5 combinations for P and combinations
(5,1,1,1,1,1,1) : 7
(4,2,1,1,1,1,1) : 42
(3,3,1,1,1,1,1) : 21
(3,2,2,1,1,1,1) : 105
(2,2,2,2,1,1,1) : 35
Total combinations 210
Unless necessary, I won't enumerate the 210 different valid c value....
I hope this additional clarification brings more insight into the problem I am struggling with.
The way you set the problem, there are infinitely many such triples.
Indeed, fix an arbitrary odd $k \in \mathbb Z$. Pick $b \geq a > 0$ and set $$c=\frac{3k-1}{2}3^{a-1}-k2^{b-1}$$
Then $a,b,c$ is a solution.
Note that it is easy to argue that $(a,b, \frac{3k-1}{2}3^{a-1}-k2^{b-1})$ describe all such solutions.
Note that $$ \frac{3^{a-1}+2c}{3^{a}-2^{b}} =\frac{3^{a-1}+((3k-1)3^{a-1}+2k2^{b-1}}{3^{a}-2^{b}}\\ =\frac{3^{a-1}+(3k)3^{a-1} -3^{a-1}+2k2^{b-1}}{3^{a}-2^{b}}=\frac{(3k)3^{a-1} +k2^{b}}{3^{a}-2^{b}}=\frac{k3^{a} +k2^{b}}{3^{a}-2^{b}}=k $$
P.S. Note that $a=1,b=1, k=1$ leads to $c=0$ as in your first solution.

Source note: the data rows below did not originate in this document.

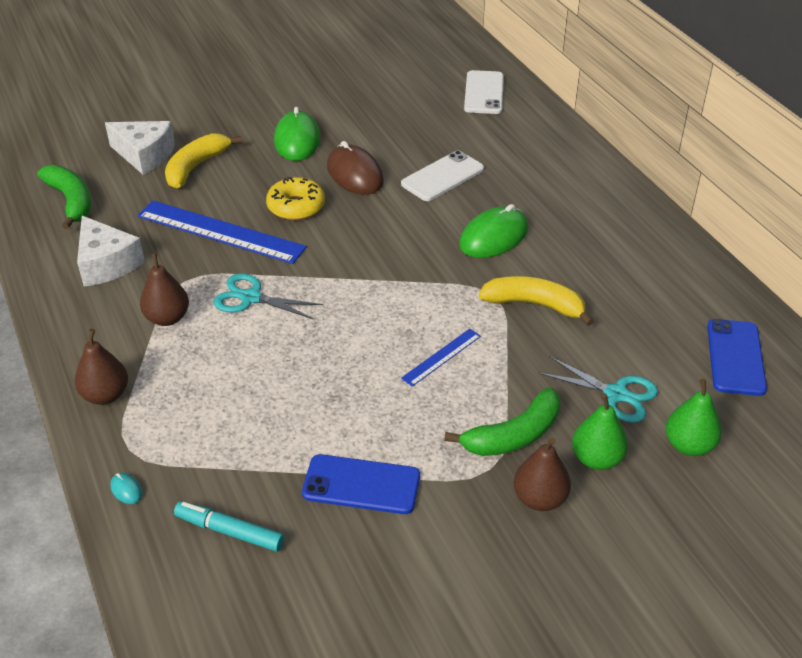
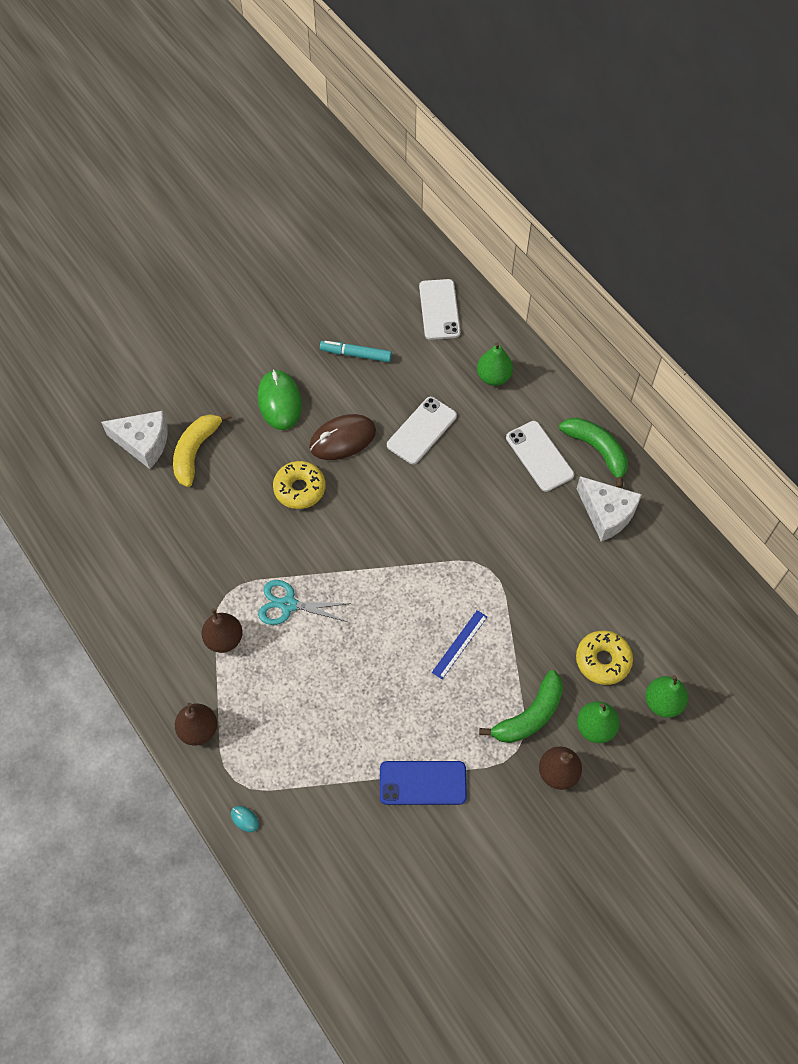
camera: 10 degrees left, 20 degrees up
(71, 201) = (95, 513): green banana -> green banana (597, 450)
(107, 264) = (152, 585): white cheese -> white cheese (606, 514)
(220, 232) = (241, 531): blue ruler -> none
(230, 531) = (334, 843): turquoise marker -> turquoise marker (356, 354)
(355, 174) = (342, 439): brown mouse -> brown mouse turned 75 degrees counterclockwise
(493, 237) = (479, 500): green mouse -> none
(530, 145) = (493, 377): none -> green pear
(534, 305) = (525, 574): yellow banana -> none
(569, 210) = (539, 456): none -> white phone
(616, 394) = (603, 660): turquoise scissors -> yellow donut
(735, 357) = (691, 606): blue phone -> none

$a=1,b=2, k=-1$ leads to $c=0$.
But, $a=1,b=1, k=3$ leads to $c=1$, which is a solution you missed.
P.P.S. Setting $k=2m+1$ your solution becomes $$c=(3m+1)3^{a-1}-(2m+1)2^{b-1}=m \cdot 3^a +3^{a-1}-m \cdot 2^b -2^{b-1}$$ which is probably easier to use. This works for all $m \in \mathbb Z$.